[Start of Attachment]

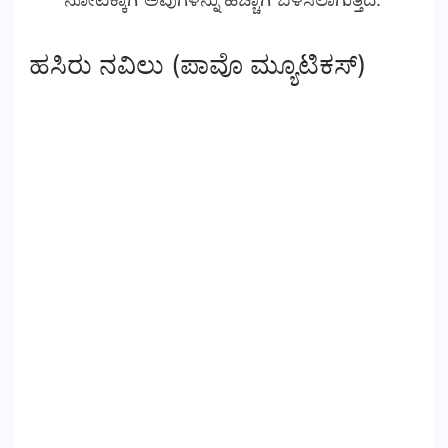
ಹಸಿರು ನವಿಲು (ಪಾವೊ ಮ್ಯೂಟಿಕಸ್)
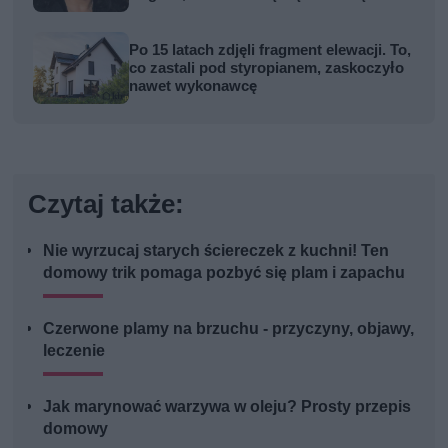
Po 15 latach zdjęli fragment elewacji. To,
co zastali pod styropianem, zaskoczyło
nawet wykonawcę
Czytaj także:
Nie wyrzucaj starych ściereczek z kuchni! Ten
domowy trik pomaga pozbyć się plam i zapachu
Czerwone plamy na brzuchu - przyczyny, objawy,
leczenie
Jak marynować warzywa w oleju? Prosty przepis
domowy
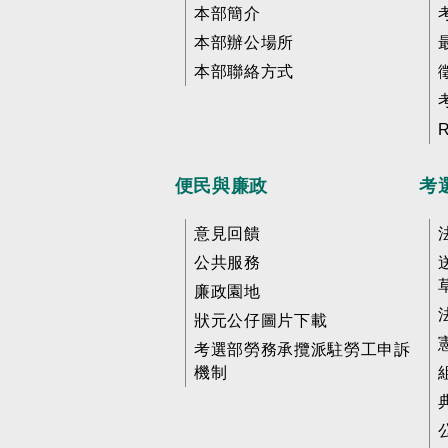
本部簡介
本部辦公場所
本部聯絡方式
便民與廉政
考
意見回饋
公共服務
廉政園地
狀元公仔圖片下載
考選部勞務承攬派駐勞工申訴
機制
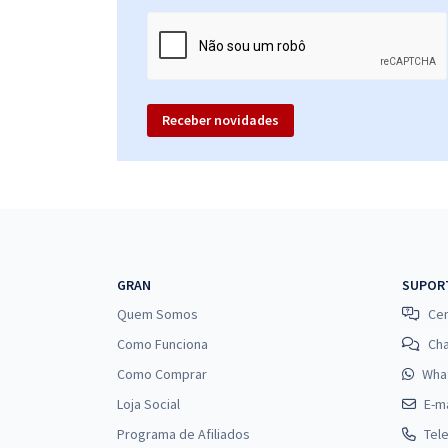
Receber novidades
GRAN
SUPOR
Quem Somos
Cen
Como Funciona
Ch
Como Comprar
Wha
Loja Social
E-ma
Programa de Afiliados
Tel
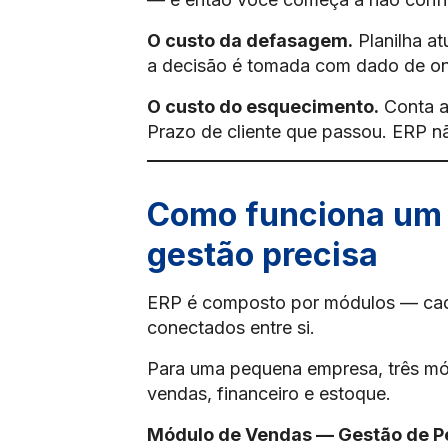
O custo da defasagem.
Planilha at
a decisão é tomada com dado de ont
O custo do esquecimento.
Conta a
Prazo de cliente que passou. ERP nã
Como funciona um 
gestão precisa
ERP é composto por módulos — cad
conectados entre si.
Para uma pequena empresa, três mód
vendas, financeiro e estoque.
Módulo de Vendas — Gestão de P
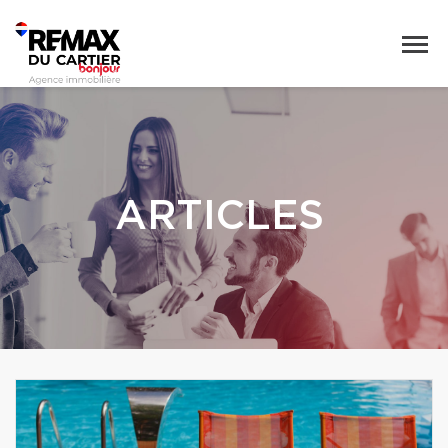
ARTICLES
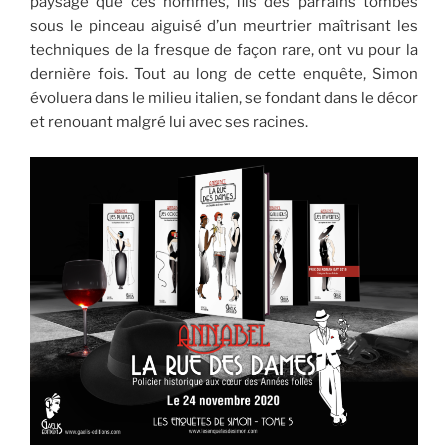
paysage que ces hommes, fils des parrains tombés
sous le pinceau aiguisé d’un meurtrier maîtrisant les
techniques de la fresque de façon rare, ont vu pour la
dernière fois. Tout au long de cette enquête, Simon
évoluera dans le milieu italien, se fondant dans le décor
et renouant malgré lui avec ses racines.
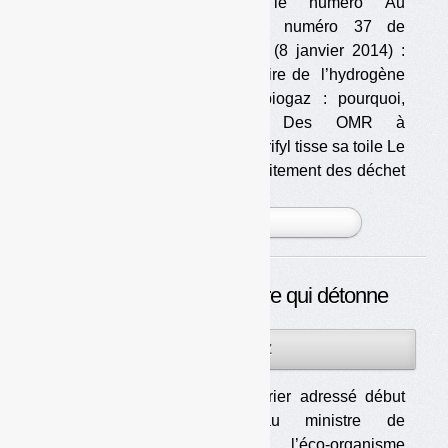
Télécharger le numéro Au
sommaire du numéro 37 de
Déchets Infos (8 janvier 2014) :
Dossier Produire de l’hydrogène
à partir de biogaz : pourquoi,
comment • Des OMR à
l’hydrogène, Trifyl tisse sa toile Le
syndicat de traitement des déchet
[...]
PLUS »
Eco-Emballages : la lettre qui détonne
18DÉC
PAR
OLIVIER GUICHARDAZ
2013
Dans un courrier adressé début
novembre au ministre de
l’Ecologie, l’éco-organisme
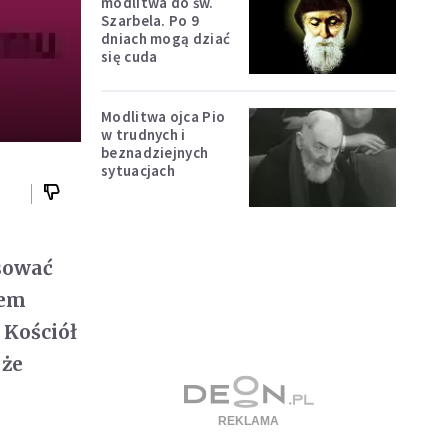
modlitwa do św.
Szarbela. Po 9
dniach mogą dziać
się cuda
Modlitwa ojca Pio
w trudnych i
beznadziejnych
sytuacjach
sować
łem
 Kościół
 że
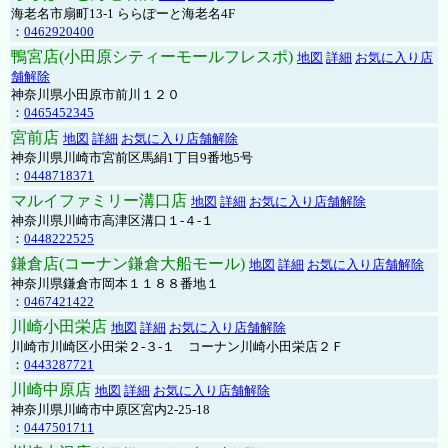
海老名市扇町13-1 ららぽーと海老名4F
：
0462920400
鴨宮店(小田原シティーモールフレスポ)
地図
詳細
お気に入り店
舗解除
神奈川県小田原市前川１２０
：
0465452345
宮前店
地図
詳細
お気に入り店舗解除
神奈川県川崎市宮前区馬絹1丁目9番地5号
：
0448718371
マルイファミリー溝口店
地図
詳細
お気に入り店舗解除
神奈川県川崎市高津区溝口１-４-１
：
0448222525
鎌倉店(コーナン鎌倉大船モール)
地図
詳細
お気に入り店舗解除
神奈川県鎌倉市岡本１１８８番地１
：
0467421422
川崎小田栄店
地図
詳細
お気に入り店舗解除
川崎市川崎区小田栄２‐３‐１ コーナン川崎小田栄店２Ｆ
：
0443287721
川崎中原店
地図
詳細
お気に入り店舗解除
神奈川県川崎市中原区宮内2-25-18
：
0447501711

[End of Attachment]

[WHAT YOU SHOULD DO]:
The stretch to restate runs from the line above containing "Jak marynować warzywa w oleju? Prosty przepis" through the line containing "Planilha at". Copy it word for word, ends included, without pictures.

[EXPECTED ANSWER]:
Jak marynować warzywa w oleju? Prosty przepis
domowy
本部簡介
本部辦公場所
本部聯絡方式
便民與廉政
考
意見回饋
公共服務
廉政園地
狀元公仔圖片下載
考選部勞務承攬派駐勞工申訴
機制
Receber novidades
GRAN
SUPOR
Quem Somos
Cen
Como Funciona
Ch
Como Comprar
Wha
Loja Social
E-ma
Programa de Afiliados
Tel
O custo da defasagem.
Planilha at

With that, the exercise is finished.